Saturday, July 13, 2024

Night: A Fantasy by Lowell S. Hale (1922)


 Night : A Fantasy

Lowell S Hale 

Peter G, Boyle, publisher

New York

(c) 1922

I have been operating under the (false) assumption that what we currently consider to be the "chapbook era", staple bound booklets of poetry of roughly 32 pages, started in the 1940s and was "sparked" by the activities of several pacifists who were detained during the Second World War in Oregon as described in the book Here at the Edge by Steve McQuiddy. 

It's a neat premise, to be sure, since it ties the activities of those pacifists pretty directly to the San Francisco poetry community and the greater world beyond - 

then I discover this book, a 1922 staple bound chapbook - likely not called a chapbook in 1922 - which was published by Peter G Boyle who 2 years later would publish Robinson Jeffers book Tamar and Other Poems as a hardbound book. 

So, I was already leery about the 1940s narrative even though it fit with the story I have been piecing together BECAUSE I had already found what can only be called "chapbooks" by my definition that predate the 1940s.
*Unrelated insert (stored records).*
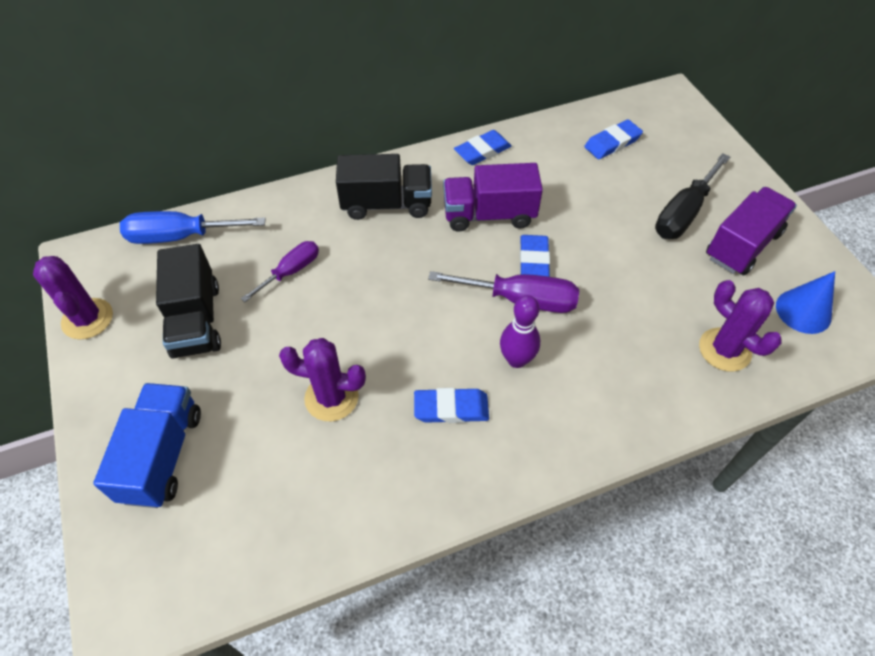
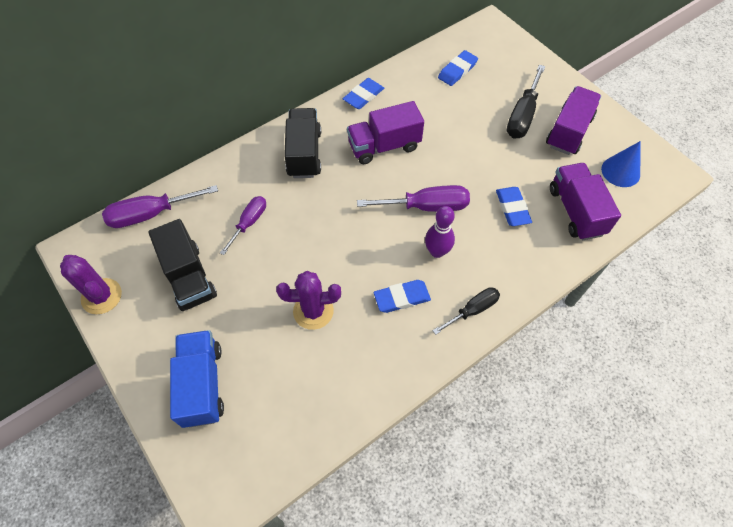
camera: 15 degrees left, 5 degrees up
blue screwdriver [120,211,266,244] -> purple screwdriver [102,185,218,228]
black truck [336,154,432,220] -> black truck turned 75 degrees counterclockwise [284,108,321,178]
blue eraser [520,235,550,277] -> blue eraser moved to [496,187,532,226]
purple cactus [699,280,782,372] -> purple truck [550,163,621,240]
none -> black screwdriver [433,287,500,335]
Are they the anomalies or was my time frame always incorrect? 

Since my interest in "modern poetry chapbooks" leads back to and out from San Francisco, I have been viewing anything outside of my own parameters as anomalies. I don't believe there is any one specific title that would be agreed upon as the "first poetry chapbook". 

All that said - I did find a Lowell Sebastian Hale (1896-1939) and the briefest of brief histories of this publisher, Peter G. Boyle, but really not much. Yet, a very early poetry chapbook indeed.